ACTIVITIES:
a) From the passage on the sacrifice of the Cross, extract the stretch from "Christianity knows but" through "of this sacrifice." word for word.
b) Answer these questions from the passage on the sacrifice of the Cross:
(i) In what year was the Synod of Ephesus held?
(ii) Which council explicitly confirmed the dogma declared at that synod?
(iii) What Greek term does the passage give for "redemption"?

TEXT PASSAGE:

■ ■ ■ ■ ■ ■ ■

Christianity knows but one sacrifice, the sacrifice which was once offered by Christ in a bloody manner on the tree of the Cross. But in order to apply to individual men in sacrificial form though a constant sacrifice the merits of redemption definitively won by the sacrifice of the Cross, the Redeemer Himself instituted the Holy Sacrifice of the Mass to be an unbloody continuation and representation of the bloody sacrifice of Calvary. Concerning this eucharistic sacrifice and its relation to the sacrifice on the Cross, see the article MASS. In view of the central position which the sacrifice of the Cross holds in the whole economy of salvation, we must briefly discuss the reality of this sacrifice.
The universal conviction of Christianity was expressed by the Synod of Ephesus (431), when it declared that the Incarnate Logos "offered Himself to God the Father for us for an odour of sweetness" (in Denzinger-Bannwart, "Enchiridion," n. 122), a dogma explicitly confirmed by the Council of Trent (Sess. XXII. cap. i-ii; can. ii-iv). The dogma is indeed nothing else than a clear echo of Holy Writ and tradition. If all the sacrifices of the Old Testament, and especially the bloody sacrifice, were so many types of the bloody sacrifice of the Cross (Cf. Hebrews 8-10), and if the idea of vicarious atonement was present in the Mosaic bloody sacrifices, it follows immediately that the death on the Cross, as the antitype, must possess the character of a vicarious sacrifice of atonement. A striking confirmation of this reasoning is found in the pericope of Isaias concerning God's "just servant," wherein three truths are clearly expressed:
The Messianity of the passage, which was unjustifiably contested by the Socinians and Rationalists, is proved by the express testimony of the New Testament (cf. Matthew 8:17; Mark 15:28; Luke 22:37; Acts 8:28 sqq.; 1 Peter 2:22 sqq.). The prophecy found its fulfilment in Christ. For, although His whole life was a continuous sacrifice, yet the sacrifice culminated in His bloody death on the Cross, as He Himself says: "He came to give His life a redemption for many" (Matthew 20:28). Three factors are here emphasized: sacrifice, vicarious offering, and expiation. The phrase, "to give his life" (dounai ten psychen), is, as numerous parallel passages attest, a Biblical expression for sacrifice; the words, "for many" (anti pollon), express the idea of vicarious sacrifice, while the term, "redemption" (lytron), declares the object of the expiation (cf. Ephesians 5:2; 2 Corinthians 5:21). Rationalism (Socinus, Ritschl) seeks in vain to deny that St. Paul had this idea of vicarious expiation on the ground that the expression anti pollon (in the place of many) is foreign to him. For, apart from the fact that he clearly expresses in other terms the idea of substitution (cf. 2 Corinthians 5:15; Galatians 3:13), his phrase "for many" (hyper pollon instead of anti pollon), taken in connexion with the idea of sacrifice current in his writings, bears the pregnant meaning "instead of many," not merely "for the advantage of many". This is clearly indicated by 1 Timothy 2:6: "Who gave himself a redemption for all [antilytron hyper panton]."

■ ■ ■ ■ ■ ■ ■

EXCERPTED RECORDS:
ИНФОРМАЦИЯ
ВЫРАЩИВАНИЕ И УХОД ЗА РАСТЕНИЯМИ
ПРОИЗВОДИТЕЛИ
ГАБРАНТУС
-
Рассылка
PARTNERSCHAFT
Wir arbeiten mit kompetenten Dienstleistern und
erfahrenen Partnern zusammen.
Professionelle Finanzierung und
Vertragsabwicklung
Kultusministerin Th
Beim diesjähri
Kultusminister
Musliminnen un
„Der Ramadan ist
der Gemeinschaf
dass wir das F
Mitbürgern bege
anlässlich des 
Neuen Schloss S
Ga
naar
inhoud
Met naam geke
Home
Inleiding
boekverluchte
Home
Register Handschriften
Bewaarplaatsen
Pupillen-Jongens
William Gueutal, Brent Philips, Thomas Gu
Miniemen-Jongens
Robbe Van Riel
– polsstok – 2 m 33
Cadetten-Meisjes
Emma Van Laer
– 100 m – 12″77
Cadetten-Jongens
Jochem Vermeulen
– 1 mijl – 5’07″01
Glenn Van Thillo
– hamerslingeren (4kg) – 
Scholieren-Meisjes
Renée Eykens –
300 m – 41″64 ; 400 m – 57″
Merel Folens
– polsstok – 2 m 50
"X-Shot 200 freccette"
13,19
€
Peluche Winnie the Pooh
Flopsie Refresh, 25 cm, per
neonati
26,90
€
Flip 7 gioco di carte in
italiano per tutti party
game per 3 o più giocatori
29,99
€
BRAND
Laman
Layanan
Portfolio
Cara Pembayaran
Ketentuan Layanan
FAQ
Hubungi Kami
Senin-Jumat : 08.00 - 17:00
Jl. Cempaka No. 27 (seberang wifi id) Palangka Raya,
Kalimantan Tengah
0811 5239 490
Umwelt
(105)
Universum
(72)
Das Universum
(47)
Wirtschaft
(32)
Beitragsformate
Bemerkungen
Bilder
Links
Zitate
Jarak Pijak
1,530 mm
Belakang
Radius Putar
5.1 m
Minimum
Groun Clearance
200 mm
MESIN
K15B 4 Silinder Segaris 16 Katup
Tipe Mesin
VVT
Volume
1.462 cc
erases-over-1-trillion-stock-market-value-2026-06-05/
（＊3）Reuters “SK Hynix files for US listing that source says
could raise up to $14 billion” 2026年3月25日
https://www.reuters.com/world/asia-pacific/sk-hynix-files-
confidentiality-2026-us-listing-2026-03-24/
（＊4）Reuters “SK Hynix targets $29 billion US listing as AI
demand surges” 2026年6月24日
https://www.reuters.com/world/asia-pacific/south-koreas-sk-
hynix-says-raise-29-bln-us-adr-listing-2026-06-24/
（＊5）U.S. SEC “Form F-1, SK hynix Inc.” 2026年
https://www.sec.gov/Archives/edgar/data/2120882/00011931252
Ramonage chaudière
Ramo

■ ■ ■ ■ ■ ■ ■

EXERCISE RESPONSES:
a)
Christianity knows but one sacrifice, the sacrifice which was once offered by Christ in a bloody manner on the tree of the Cross. But in order to apply to individual men in sacrificial form though a constant sacrifice the merits of redemption definitively won by the sacrifice of the Cross, the Redeemer Himself instituted the Holy Sacrifice of the Mass to be an unbloody continuation and representation of the bloody sacrifice of Calvary. Concerning this eucharistic sacrifice and its relation to the sacrifice on the Cross, see the article MASS. In view of the central position which the sacrifice of the Cross holds in the whole economy of salvation, we must briefly discuss the reality of this sacrifice.

b)
(i) 431
(ii) The Council of Trent
(iii) Lytron